Figure 2 is a portion of the open loop test that we performed on this flow control loop, and reveals the following information:
FIGURE 2
a) The PG (process gain which is the magnitude of the PV step size divided by the magnitude of the PD step size) is about 2.5 and this would suggest that the valve may be about 2 – 3 times oversized.
b) Based on the first 3 steps it looks like the valve has reasonable installed linearity.
c) Of extreme importance it can be seen that the flow PV drops to zero when the flow goes below 12%.
d) The response of the PV to step changes on the PD is very much in the form of a first order lag and is quite slow for a flow using a pneumatically operated control valve. This would indicate that a lag filter probably exists somewhere in front of the PV input to the controller. It could be on the transmitter or in the control system. It was in fact found that a 3 second filter was inserted in the control system. Filtering is another subject of which I have written about many times, and is generally not recommended or necessary.
One can now immediately understand why the loop was cycling in automatic when the setpoint was very low, as soon as the flow dropped below 12%, the PV dropped to zero, so the controller then opened up the PD to open up the valve to bring the flow up . Once the flow got back past the 12% and past the set point, the controller then tried shutting the valve to bring it down, which closed the PV down again and so it went on.
One must always ensure that the basics are correct. The first thing here to check on is what type of measurement technique was being used. In this case it was an orifice plate with a transmitter measuring the differential pressure across it. This type of measurement is one that goes back over several centuries, and is still commonly used. Any C&I practitioner will have studied the technology. There are many international standards dealing with it.
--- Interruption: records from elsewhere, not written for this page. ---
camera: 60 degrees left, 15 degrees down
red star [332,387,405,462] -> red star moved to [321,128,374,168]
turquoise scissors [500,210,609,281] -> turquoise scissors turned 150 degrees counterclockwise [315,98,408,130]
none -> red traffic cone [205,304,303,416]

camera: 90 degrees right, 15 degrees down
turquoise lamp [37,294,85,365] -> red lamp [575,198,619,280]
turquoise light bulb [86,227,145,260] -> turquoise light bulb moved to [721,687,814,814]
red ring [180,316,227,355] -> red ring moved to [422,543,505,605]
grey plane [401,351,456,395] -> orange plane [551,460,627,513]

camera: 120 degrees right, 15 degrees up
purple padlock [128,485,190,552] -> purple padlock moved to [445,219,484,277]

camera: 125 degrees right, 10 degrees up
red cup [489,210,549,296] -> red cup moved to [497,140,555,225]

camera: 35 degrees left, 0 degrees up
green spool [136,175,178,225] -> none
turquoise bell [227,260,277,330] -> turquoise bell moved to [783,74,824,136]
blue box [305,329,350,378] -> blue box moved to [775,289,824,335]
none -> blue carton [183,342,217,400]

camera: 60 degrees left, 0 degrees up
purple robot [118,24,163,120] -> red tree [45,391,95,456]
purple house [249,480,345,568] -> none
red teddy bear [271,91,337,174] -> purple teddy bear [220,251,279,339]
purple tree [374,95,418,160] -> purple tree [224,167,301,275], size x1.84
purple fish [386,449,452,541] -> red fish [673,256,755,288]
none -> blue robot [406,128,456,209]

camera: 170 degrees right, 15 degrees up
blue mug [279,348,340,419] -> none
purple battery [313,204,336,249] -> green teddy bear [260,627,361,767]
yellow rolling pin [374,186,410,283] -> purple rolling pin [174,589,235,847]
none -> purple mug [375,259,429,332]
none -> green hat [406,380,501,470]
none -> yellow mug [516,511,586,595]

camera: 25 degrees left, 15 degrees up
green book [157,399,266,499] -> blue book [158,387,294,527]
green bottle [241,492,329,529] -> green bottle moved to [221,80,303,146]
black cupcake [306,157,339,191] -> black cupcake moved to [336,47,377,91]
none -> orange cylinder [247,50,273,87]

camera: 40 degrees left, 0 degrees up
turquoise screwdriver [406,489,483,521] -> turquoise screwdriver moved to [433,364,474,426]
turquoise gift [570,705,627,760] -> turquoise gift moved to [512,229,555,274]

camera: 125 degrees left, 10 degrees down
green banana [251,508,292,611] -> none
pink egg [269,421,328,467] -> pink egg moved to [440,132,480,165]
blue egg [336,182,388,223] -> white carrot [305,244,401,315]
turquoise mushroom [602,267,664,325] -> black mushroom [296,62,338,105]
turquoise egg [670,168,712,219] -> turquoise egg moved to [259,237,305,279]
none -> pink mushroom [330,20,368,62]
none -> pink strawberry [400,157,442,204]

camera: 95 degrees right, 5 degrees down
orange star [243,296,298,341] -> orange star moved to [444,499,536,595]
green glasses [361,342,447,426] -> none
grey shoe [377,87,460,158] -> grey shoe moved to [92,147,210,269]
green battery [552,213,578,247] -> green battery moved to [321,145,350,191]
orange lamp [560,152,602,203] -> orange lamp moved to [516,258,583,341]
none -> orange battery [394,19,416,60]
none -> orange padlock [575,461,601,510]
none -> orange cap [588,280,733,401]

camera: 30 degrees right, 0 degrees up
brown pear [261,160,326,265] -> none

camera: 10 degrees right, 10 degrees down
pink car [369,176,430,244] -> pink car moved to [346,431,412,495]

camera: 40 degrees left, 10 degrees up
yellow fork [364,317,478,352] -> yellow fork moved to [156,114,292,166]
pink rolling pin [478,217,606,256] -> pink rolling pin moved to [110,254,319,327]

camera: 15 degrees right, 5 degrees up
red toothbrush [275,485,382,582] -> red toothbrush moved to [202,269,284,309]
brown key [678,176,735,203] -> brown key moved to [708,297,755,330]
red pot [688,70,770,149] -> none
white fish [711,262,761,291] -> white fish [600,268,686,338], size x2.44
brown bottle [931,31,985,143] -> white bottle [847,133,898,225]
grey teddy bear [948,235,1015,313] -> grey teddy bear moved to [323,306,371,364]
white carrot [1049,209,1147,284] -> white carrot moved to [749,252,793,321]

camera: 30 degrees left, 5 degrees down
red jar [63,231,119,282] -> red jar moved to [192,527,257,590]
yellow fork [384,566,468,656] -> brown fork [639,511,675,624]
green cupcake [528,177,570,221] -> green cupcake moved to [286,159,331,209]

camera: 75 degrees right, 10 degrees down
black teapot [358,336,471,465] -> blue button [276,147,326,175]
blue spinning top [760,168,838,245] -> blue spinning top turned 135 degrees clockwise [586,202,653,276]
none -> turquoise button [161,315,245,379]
However to my amazement I find that time and time again people are ignoring the basic rules, and seem to think that because these days we are using “smart” (computerised) transmitters that the basic rules can be ignored.
One of the general rules on differential head flow measurement particularly using orifice plates as the primary element is that they should never be used when the flow drops below 25%. In fact one of the standards actually recommends a lower limit of 33%. However over many years it has been accepted that for control purposes a lower limit of 25% is acceptable.
There are many reasons for the low limit, one of which is that the flow is proportional to the square root of the differential pressure, which means very tiny differential pressure values at low flows, but there are other factors including the fluidic behaviour at low flows. In certain cases on certain fluids low readings can be completely wrong, let alone very inaccurate.
To try and prevent use of the transmitters at very low flows most manufacturers of differential pressure transmitters have a low flow “cut-off” incorporated into the transmitter, which these days the user can set. This is the reason why in this case the transmitter was cutting off at 12%.
As can now be seen the problem here was incorrect flow measurement. No tuning can overcome the problem.